I found my old WiiU Pro controller and it connected instantly which I was impressed with. The next step is to get Steam Link working on my iPad so I can play some new point and click games I’ve been interested in but they’re only on PC.
Now I need to find some time to actually play some games…
I have an old MacBook Air 13″ from 2019 which was my work horse for a while until I forked out for a new iMac last year. It comes in handy sometimes when I need to do work away from my desk but it’s pretty slow so that’s mostly limited to simple coding stuff.
Recently I’ve been adding self-hosting platforms to it – namely Jellyfin and other media-related treats.
A while back I came across Kavita, an ebook organisation platform in a similar vein to Jellyfin but for ebooks. I keep all my ebooks in a folder and occasionally sort through them using Calibre, which is great for tweaking metadata and all that.
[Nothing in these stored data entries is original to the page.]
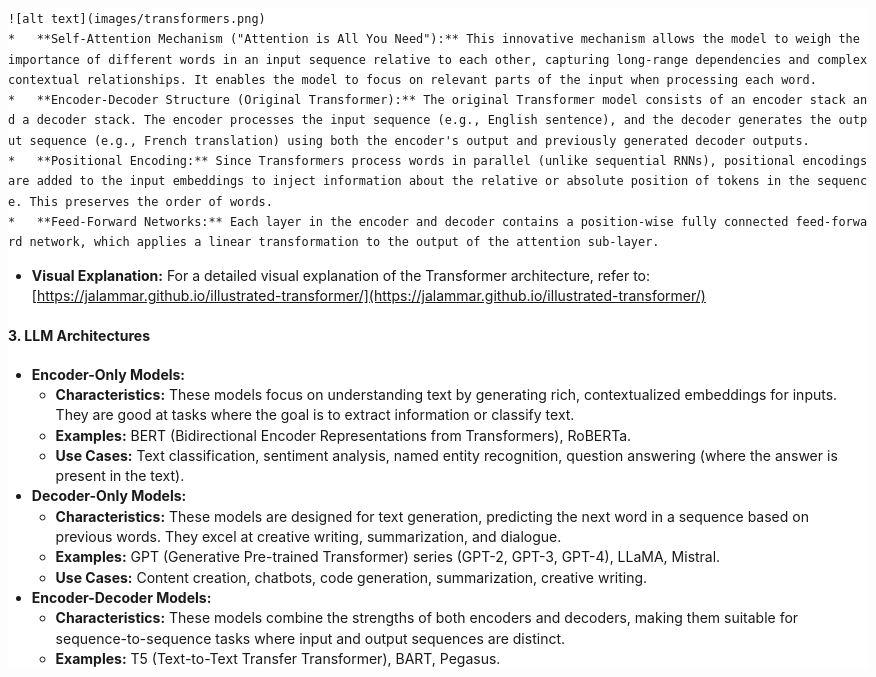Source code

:     ![alt text](images/transformers.png)
    *   **Self-Attention Mechanism ("Attention is All You Need"):** This innovative mechanism allows the model to weigh the importance of different words in an input sequence relative to each other, capturing long-range dependencies and complex contextual relationships. It enables the model to focus on relevant parts of the input when processing each word.
    *   **Encoder-Decoder Structure (Original Transformer):** The original Transformer model consists of an encoder stack and a decoder stack. The encoder processes the input sequence (e.g., English sentence), and the decoder generates the output sequence (e.g., French translation) using both the encoder's output and previously generated decoder outputs.
    *   **Positional Encoding:** Since Transformers process words in parallel (unlike sequential RNNs), positional encodings are added to the input embeddings to inject information about the relative or absolute position of tokens in the sequence. This preserves the order of words.
    *   **Feed-Forward Networks:** Each layer in the encoder and decoder contains a position-wise fully connected feed-forward network, which applies a linear transformation to the output of the attention sub-layer.

*   **Visual Explanation:** For a detailed visual explanation of the Transformer architecture, refer to: [https://jalammar.github.io/illustrated-transformer/](https://jalammar.github.io/illustrated-transformer/)

#### 3. LLM Architectures
*   **Encoder-Only Models:**
    *   **Characteristics:** These models focus on understanding text by generating rich, contextualized embeddings for inputs. They are good at tasks where the goal is to extract information or classify text.
    *   **Examples:** BERT (Bidirectional Encoder Representations from Transformers), RoBERTa.
    *   **Use Cases:** Text classification, sentiment analysis, named entity recognition, question answering (where the answer is present in the text).
*   **Decoder-Only Models:**
    *   **Characteristics:** These models are designed for text generation, predicting the next word in a sequence based on previous words. They excel at creative writing, summarization, and dialogue.
    *   **Examples:** GPT (Generative Pre-trained Transformer) series (GPT-2, GPT-3, GPT-4), LLaMA, Mistral.
    *   **Use Cases:** Content creation, chatbots, code generation, summarization, creative writing.
*   **Encoder-Decoder Models:**
    *   **Characteristics:** These models combine the strengths of both encoders and decoders, making them suitable for sequence-to-sequence tasks where input and output sequences are distinct.
    *   **Examples:** T5 (Text-to-Text Transfer Transformer), BART, Pegasus.
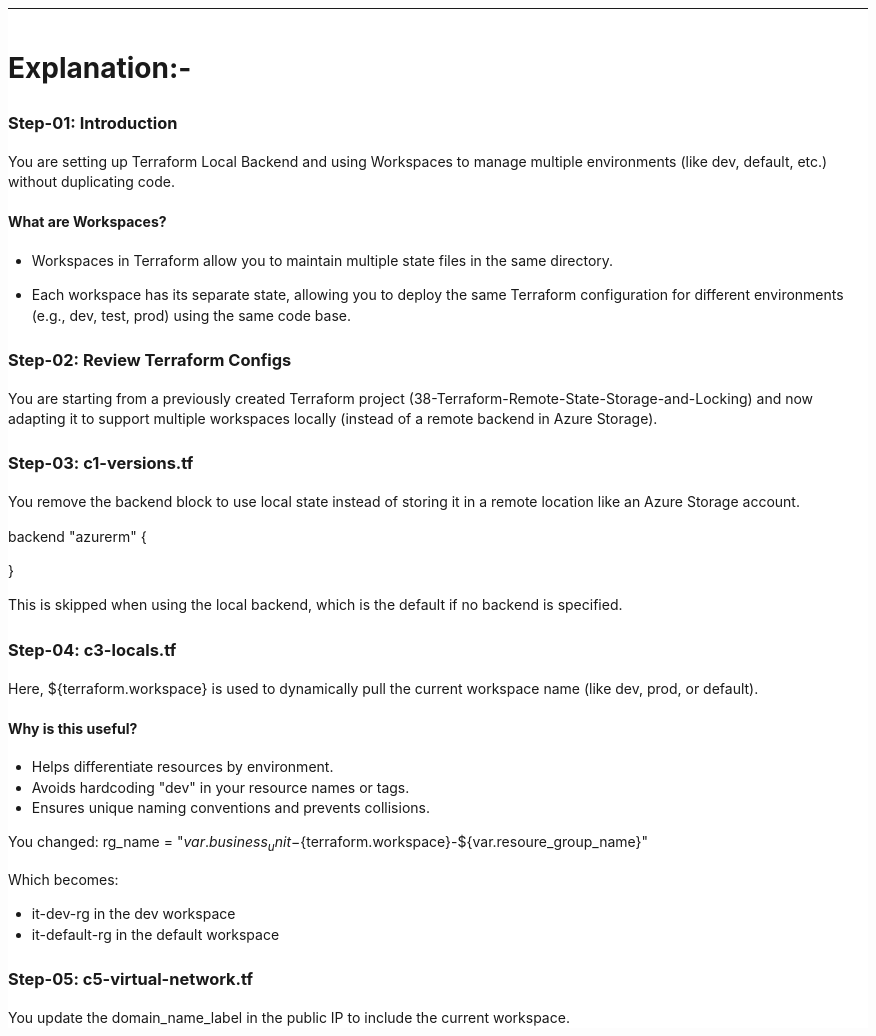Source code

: ----------------------------------------------------------------------------------------------------------------------------------------

# Explanation:-

### Step-01: Introduction

You are setting up Terraform Local Backend and using Workspaces to manage multiple environments (like dev, default, etc.) without duplicating code.

#### What are Workspaces?

- Workspaces in Terraform allow you to maintain multiple state files in the same directory.
  
- Each workspace has its separate state, allowing you to deploy the same Terraform configuration for different environments (e.g., dev, test, prod) using the same code base.

### Step-02: Review Terraform Configs

You are starting from a previously created Terraform project (38-Terraform-Remote-State-Storage-and-Locking) and now adapting it to support multiple workspaces locally (instead of a remote backend in Azure Storage).

### Step-03: c1-versions.tf

You remove the backend block to use local state instead of storing it in a remote location like an Azure Storage account.

backend "azurerm" 
{

}

This is skipped when using the local backend, which is the default if no backend is specified.

### Step-04: c3-locals.tf

Here, ${terraform.workspace} is used to dynamically pull the current workspace name (like dev, prod, or default).

#### Why is this useful?

- Helps differentiate resources by environment.
- Avoids hardcoding "dev" in your resource names or tags.
- Ensures unique naming conventions and prevents collisions.

You changed: rg_name = "${var.business_unit}-${terraform.workspace}-${var.resoure_group_name}"

Which becomes:

- it-dev-rg in the dev workspace
- it-default-rg in the default workspace

### Step-05: c5-virtual-network.tf

You update the domain_name_label in the public IP to include the current workspace. 
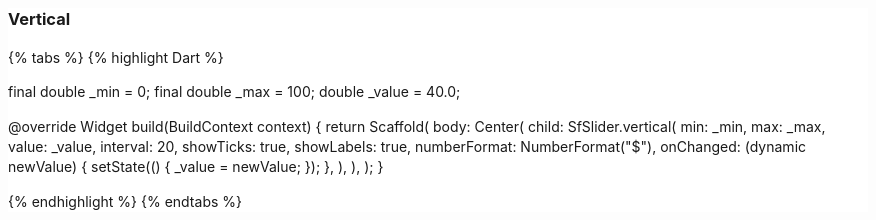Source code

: ### Vertical

{% tabs %}
{% highlight Dart %}

final double _min = 0;
final double _max = 100;
double _value = 40.0;

@override
Widget build(BuildContext context) {
  return Scaffold(
    body: Center(
      child: SfSlider.vertical(
        min: _min,
        max: _max,
        value: _value,
        interval: 20,
        showTicks: true,
        showLabels: true,
        numberFormat: NumberFormat("\$"),
        onChanged: (dynamic newValue) {
          setState(() {
            _value = newValue;
          });
        },
      ),
    ),
  );
}

{% endhighlight %}
{% endtabs %}
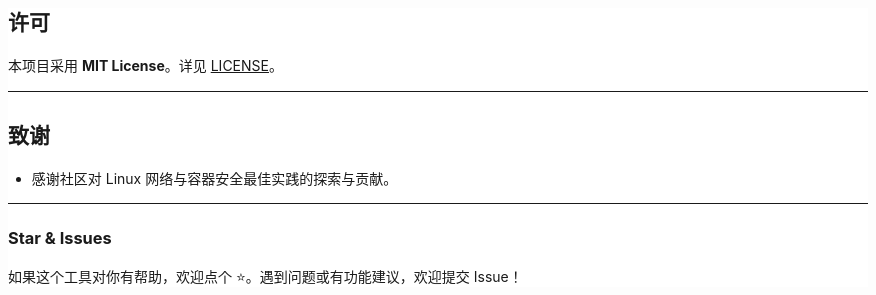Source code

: 
## 许可
本项目采用 **MIT License**。详见 [LICENSE](./LICENSE)。

---

## 致谢
- 感谢社区对 Linux 网络与容器安全最佳实践的探索与贡献。

---

### Star & Issues
如果这个工具对你有帮助，欢迎点个 ⭐。遇到问题或有功能建议，欢迎提交 Issue！
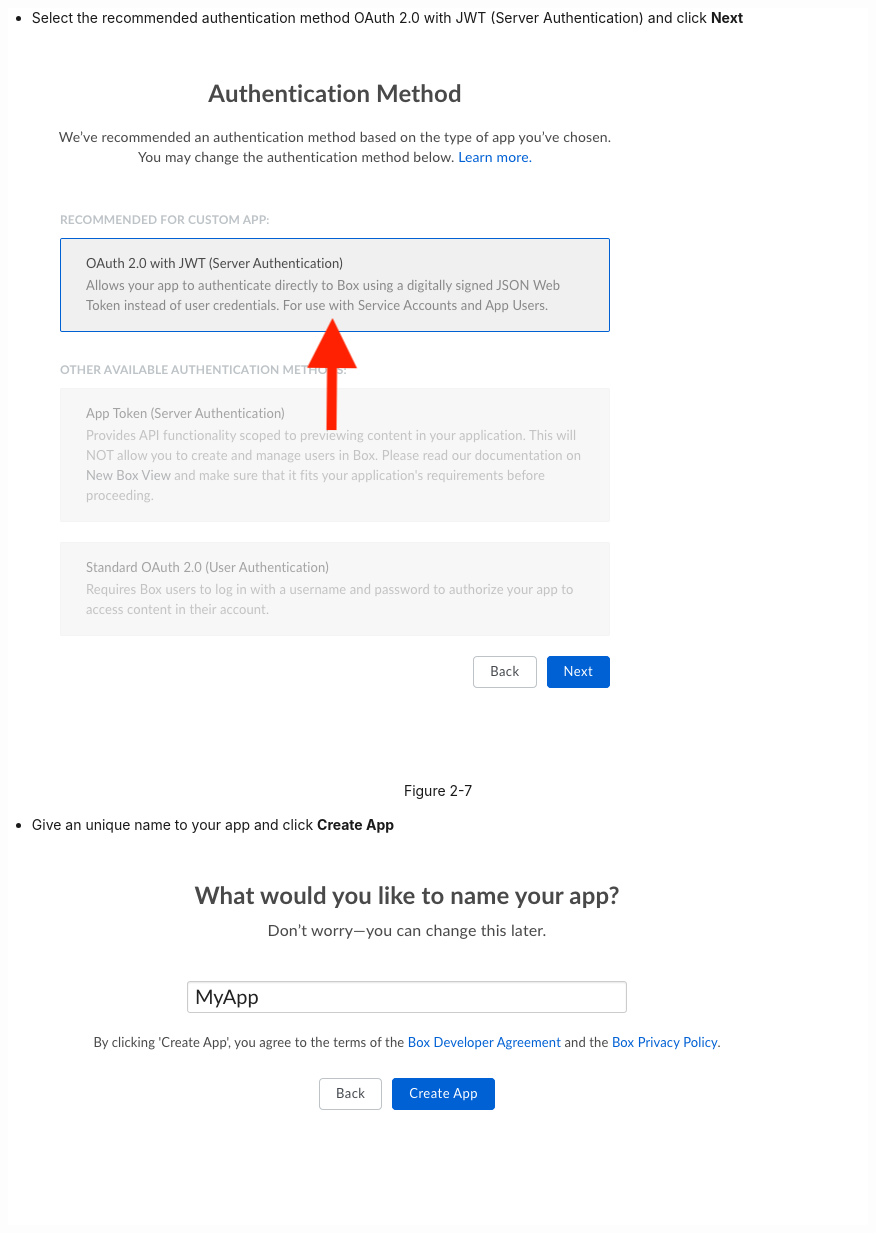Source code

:   * Select the recommended authentication method OAuth 2.0 with JWT (Server Authentication) and click **Next**

![Box Create Application](./media/box_authentication.png)
<p align="center"> Figure 2-7 </p>  


  * Give an unique name to your app and click **Create App**

![Box Create Application](./media/box_uniquename.png)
I sync my local files with MEGA.io so everything is backed up, and I also share the local MEGA folder (the main sync is on my iMac) with the MacBook Air so it can access all the files. This is handy for both coding and ebook management.
So I’ve set Kavita up now and it has imported all my books. Some of the metadata is off so I’ll need to do some tidying up in Calibre, but so far so good. I also set up the email-to-device config so if I add new ebooks to Kavita first I can then send them to my Kindle. Easy!
I was watching the news this morning and they were talking about Green Day and the new ‘dynamic pricing’ for gig tickets being used, which basically means if more people are trying to book tickets the price will go up.
It’s not just Green Day either, it’s the ticket companies pushing the feature.
It’s a horrific capitalism invention and all I can say is people should go check out local bands instead. This is just making nice things available only to the rich.
My question is, why can’t we make these ticket companies pay a tax that goes towards local music/art investment?
This was done with Netflix; they have to commit to making a certain amount of Aussie content per year. If you’re taking money from people to go see major foreign acts, some of that should be reinvested.